One way to fix this is to have an Ord instance for your error type and then always return the "largest" error. Doing so can give you much-needed much better error messages for backtracking parsers.

(Basically what you do is order your errors from less specific to more specific, so that you always keep the more specific one.)

See https://github.com/vimus/vimus/blob/master/src/Vimus/Command/Parser.us for an implementation.

That said, attoparsec parsers are still a monoid under the assumption that we consider all errors equal (similar to what GHC does for exceptions).

Sent from mobile

On 1 Jul 2016, at 5:47 AM, Yuriy Syrovetskiy notifications@github.com wrote:

I want to use Alternative freely with Aeson.Parser, and I have no option in aeson's underlying parsing library.

— You are receiving this because you are subscribed to this thread. Reply to this email directly, view it on GitHub, or mute the thread.

bgamari commented 8 years ago

@sol, the problem is that you end up carrying around significantly more information through the parser state. attoparsec is first-and-foremost designed with performance in mind; this is manifested in the fact that the Parser type itself is a CPS'd state monad, which allows us to produce straight-line, non-allocating code for nearly all parsers.
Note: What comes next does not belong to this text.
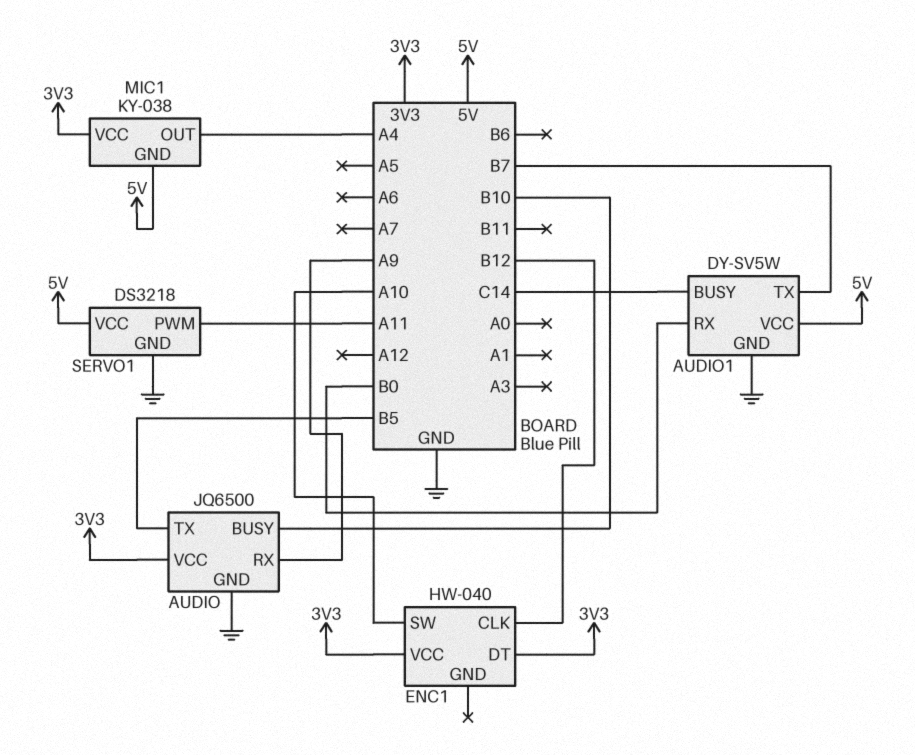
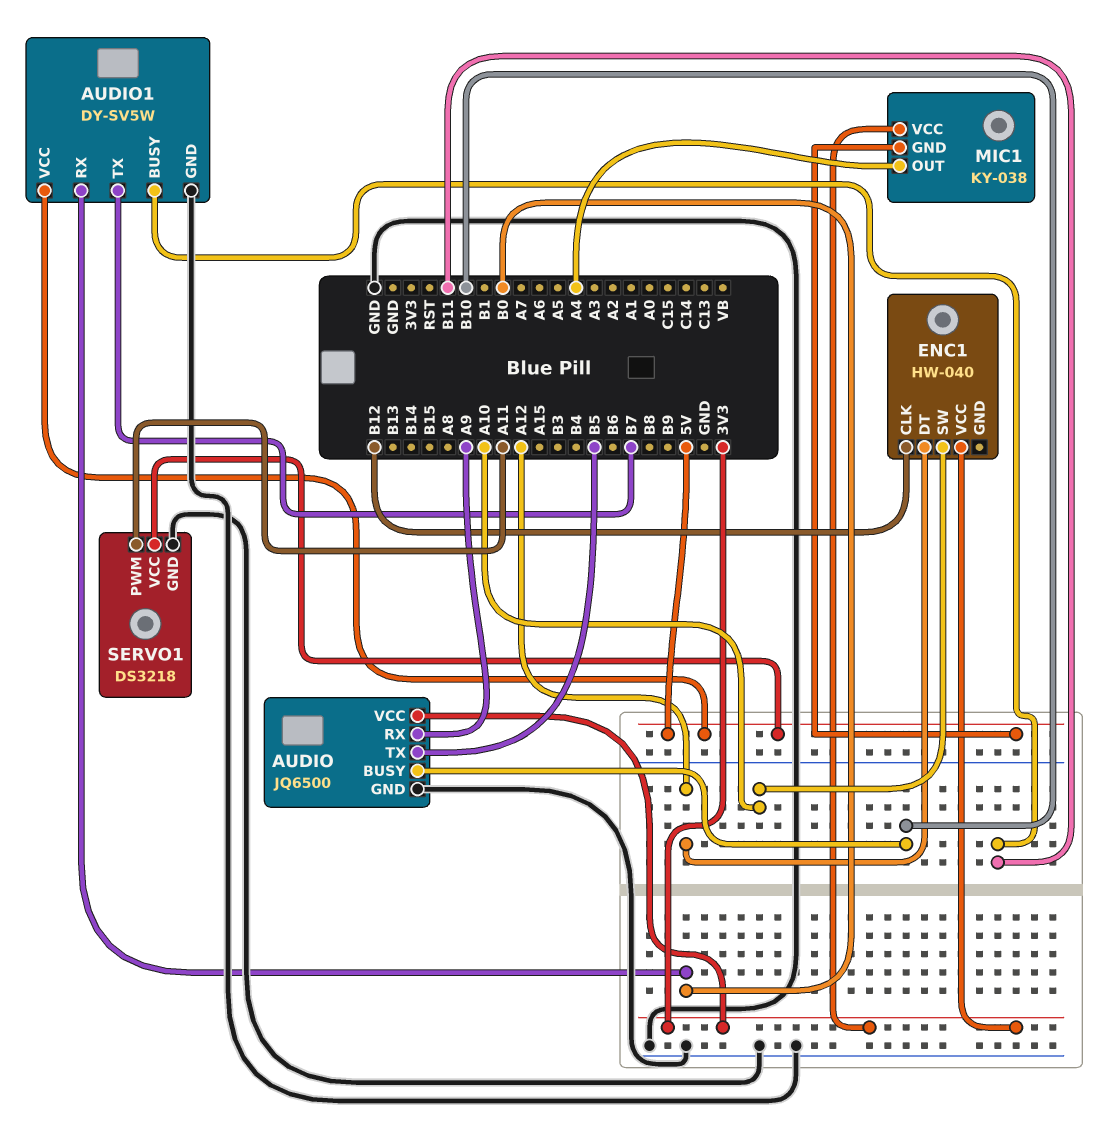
AUDIO1 pin BUSY: C14 -> B11
ENC1 pin DT: 3V3 -> A12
Unfortunately I can't see a simple way to allow us to offer the "correct" Alternative behavior while preserving this property.

The simplest approach I could come up with (implemented here) appears to significantly degrade performance in uses of many and some, which I suspect is due to the book-keeping in tracking the additional errors (namely the allocation of a new failure closure at every branch point in the parse).

I don't have time to investigate this further but I suspect this will be a quite difficult issue to fix, if it is possible at all. That, of course, shouldn't stop others from taking a stab at it themselves. I'd be happy to see what others come up with.